Escape Characters in CSVParser
Brought to you by:
aruckerjones,
sconway
OpenCSV version 5.1 - unable to use escape characters successfully.
Steps to recreate:
Sample code
import com.opencsv.CSVParser;
import com.opencsv.CSVParserBuilder;
...
private void handleEscapeDelims() throws URISyntaxException, IOException, Exception {
final CSVParser csvParser = new CSVParserBuilder()
.withSeparator(',')
.withEscapeChar('\\')
.build();
String[] parts1 = csvParser.parseLine("field one,field\\, wait for it\\, two,field three");
for (String part : parts1) {
System.out.println(part);
}
}
In the above example, the expected output is:
field one
field, wait for it, two
field three
But the actual output is:
field one
field
wait for it
two
field three
Just to add: I have also tried using a different escape character - for example ~ (tilde), so:
.withEscapeChar('~')
and:
csvParser.parseLine("field one,field~, wait for it~, two,field three")

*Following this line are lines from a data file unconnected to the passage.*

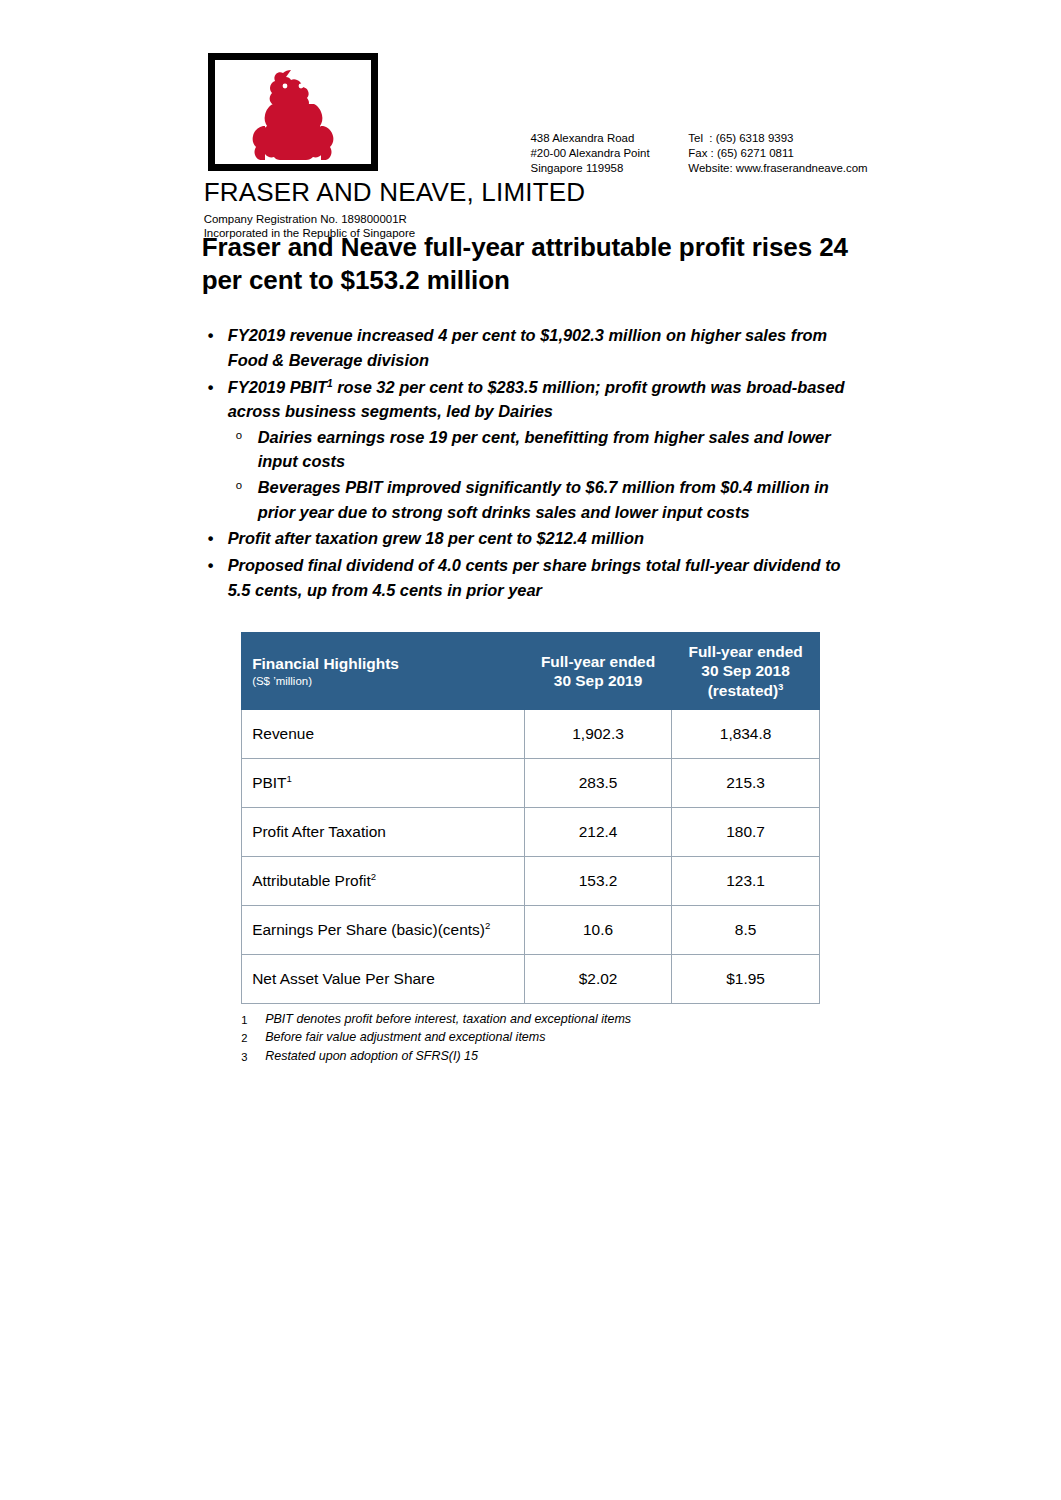FRASER AND NEAVE, LIMITED
Company Registration No. 189800001R
Incorporated in the Republic of Singapore
438 Alexandra Road
#20-00 Alexandra Point
Singapore 119958
Tel : (65) 6318 9393
Fax : (65) 6271 0811
Website: www.fraserandneave.com
Fraser and Neave full-year attributable profit rises 24 per cent to $153.2 million
FY2019 revenue increased 4 per cent to $1,902.3 million on higher sales from Food & Beverage division
FY2019 PBIT1 rose 32 per cent to $283.5 million; profit growth was broad-based across business segments, led by Dairies
Dairies earnings rose 19 per cent, benefitting from higher sales and lower input costs
Beverages PBIT improved significantly to $6.7 million from $0.4 million in prior year due to strong soft drinks sales and lower input costs
Profit after taxation grew 18 per cent to $212.4 million
Proposed final dividend of 4.0 cents per share brings total full-year dividend to 5.5 cents, up from 4.5 cents in prior year
| Financial Highlights (S$ ’million) | Full-year ended 30 Sep 2019 | Full-year ended 30 Sep 2018 (restated) 3 |
| --- | --- | --- |
| Revenue | 1,902.3 | 1,834.8 |
| PBIT 1 | 283.5 | 215.3 |
| Profit After Taxation | 212.4 | 180.7 |
| Attributable Profit 2 | 153.2 | 123.1 |
| Earnings Per Share (basic)(cents) 2 | 10.6 | 8.5 |
| Net Asset Value Per Share | $2.02 | $1.95 |
1 PBIT denotes profit before interest, taxation and exceptional items
2 Before fair value adjustment and exceptional items
3 Restated upon adoption of SFRS(I) 15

The result was similar to the first example.
Question: Am I using this feature incorrectly, or is this a bug?
Thank you for your help.
I believe the escape character is used only to escape the quote character if the quote character is part of the data stream. To do what you want to do, you need to enclose the second field in quotes.

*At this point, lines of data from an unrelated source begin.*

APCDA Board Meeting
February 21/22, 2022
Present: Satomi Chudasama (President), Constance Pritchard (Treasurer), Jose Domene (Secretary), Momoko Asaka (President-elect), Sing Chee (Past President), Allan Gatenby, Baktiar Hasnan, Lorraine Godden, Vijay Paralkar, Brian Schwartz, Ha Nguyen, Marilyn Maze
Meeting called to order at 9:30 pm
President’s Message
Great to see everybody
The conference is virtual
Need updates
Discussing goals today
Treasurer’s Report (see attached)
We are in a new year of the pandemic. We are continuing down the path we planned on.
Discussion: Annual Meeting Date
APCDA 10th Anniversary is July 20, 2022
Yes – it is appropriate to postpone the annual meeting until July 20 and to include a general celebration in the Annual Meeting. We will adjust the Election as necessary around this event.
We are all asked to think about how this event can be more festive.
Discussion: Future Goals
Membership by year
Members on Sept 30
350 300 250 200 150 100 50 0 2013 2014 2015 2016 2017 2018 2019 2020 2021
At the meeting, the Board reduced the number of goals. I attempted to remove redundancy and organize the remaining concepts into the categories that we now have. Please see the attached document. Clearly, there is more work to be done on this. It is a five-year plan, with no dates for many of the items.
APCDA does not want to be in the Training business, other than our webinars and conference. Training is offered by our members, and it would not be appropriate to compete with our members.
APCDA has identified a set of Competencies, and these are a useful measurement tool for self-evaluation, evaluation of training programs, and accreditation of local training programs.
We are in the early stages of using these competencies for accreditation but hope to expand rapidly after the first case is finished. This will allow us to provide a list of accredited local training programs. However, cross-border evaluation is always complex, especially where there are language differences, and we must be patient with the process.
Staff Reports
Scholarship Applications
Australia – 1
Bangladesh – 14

Thank you for your response.
In the javadoc, it is described as "escapeChar - The character to use for escaping a separator or quote" (emphasis mine).
(Enclosing the field in quotes is an alternative approach, I agree. And it's the typical approach, I think. But that is not an option for my specific scenario. I do not have control over the source data.)
Last edit: andrew james 2020-05-03
Sorry Andrew James but if there is a bug here it is in the javadocs and asciidocs. We need to clarify that if escape characters are used the data needs to be inside quotes. That or use the RFC4180Parser - you would still need quotes but then the only time you need an escape character is for quote characters in the actual data.
The rule is if you have any special characters in your data, quotes or separators for RFC4180Parser, quotes, separators, and escape characters for CSVParser, then the data must be within quotes.
Here is the actual code the CSVParser uses to determine if a character is escapable
I will take a look at beefing up the documentation but if you really do not have control of your data then you need to make your own parser by extending the CSVParser that does not require quotes around data and pass that into the CSVReaderBuilder or CSVReader directly.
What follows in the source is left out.